The weather was perhaps as fitting as it could have been for a mid-October walking tour of Edgar Allan Poe’s Boston; bitterly cold and windy, it produced an altogether chilling effect not unlike that commonly elicited by Poe’s prose and poetry. 

Students in English Professor Peter Jeffreys’s honors seminar on Decadent Literature and his freshman seminar on American Gothic Literature gathered at Poe Square by the Boston Common, the site of a recently erected sculpture commemorating Poe’s life and work, before heading out on the Raven’s Trail walk.

The tour began at the suspected birthplace of the well-known American gothic writer – 62 Charles Street South – now a vacant lot. It continued by the grave of Charles Sprague, one of Poe’s literary contemporaries, the Frog Pond on Boston Common, and ended at the King’s Chapel Burying Ground on Tremont Street, where the group recited Poe’s oft-quoted work, “The Raven.”

“I'm spoiled to live in Boston as an English major and a writer, and the Raven's Trail is a testament to that luxury. Poe was one of those authors whose work is so palpable that it doesn't need anything else, so to be able to hold his work in a place where he wrote it and look at his surroundings as my own was a really remarkable experience,” said Colleen Day, a senior in Jeffreys’s honors seminar and the editor-in-chief of the Suffolk Journal.

Poe’s relationship with Boston was a thorny one; he denounced the preachy moralism of Boston-based writers like Charles Sprague and Henry Wadsworth Longfellow, and openly mocked Bostonians, referring to them as Frogpondians. Tour guide Paul Lewis, professor of English at Boston College and a noted Poe scholar, explained this tension as influential not only on Poe’s legacy as a writer but also on the state of American literature as a whole during this era.

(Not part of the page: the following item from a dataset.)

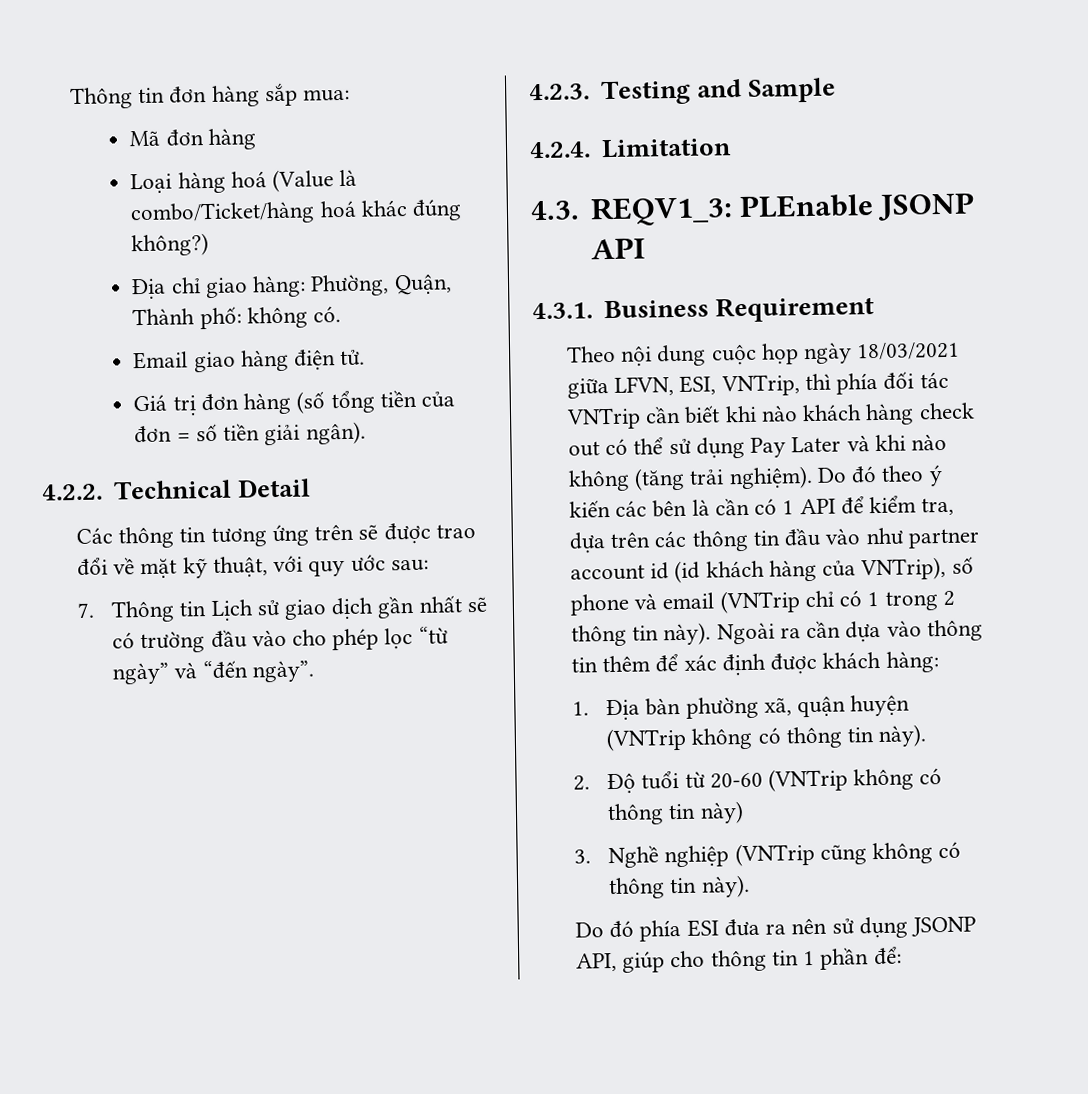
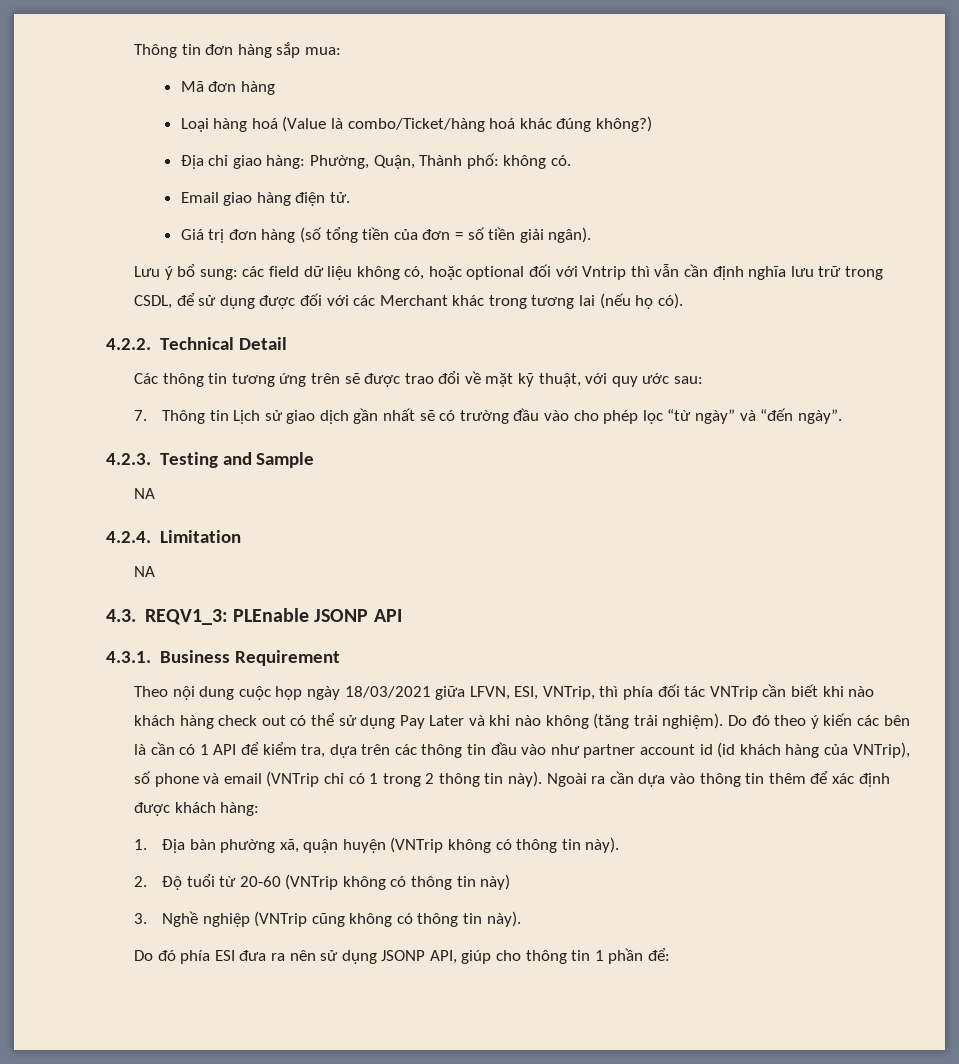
(366, 433) none -> [133,264,883,280] [133,293,683,309] // Lưu ý bổ sung: các field dữ liệu không có, hoặc optional đối với Vntrip thì vẫn cần định nghĩa lưu trữ trong CSDL, để sử dụng được đối với các Merchant khác trong tương lai (nếu họ có).
(836, 90) none -> [133,488,155,499] // NA
(732, 148) none -> [133,566,155,577] // NA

While Poe’s disdain for the city is no secret, it is important to remember that he produced many of his last works in Boston and had sought to return to here shortly before his unexpected death in 1849.

Walking tours like the Raven’s Trail and Stefanie Rocknak’s life-size sculpture immortalizing Poe’s return to Boston serve as reminders to Bostonians of the literary significance of the city. The debate over which city truly owns claim to his legacy still may be unsettled, but it is clear that Boston holds a fondness for Poe, whether he reciprocated the feeling or not.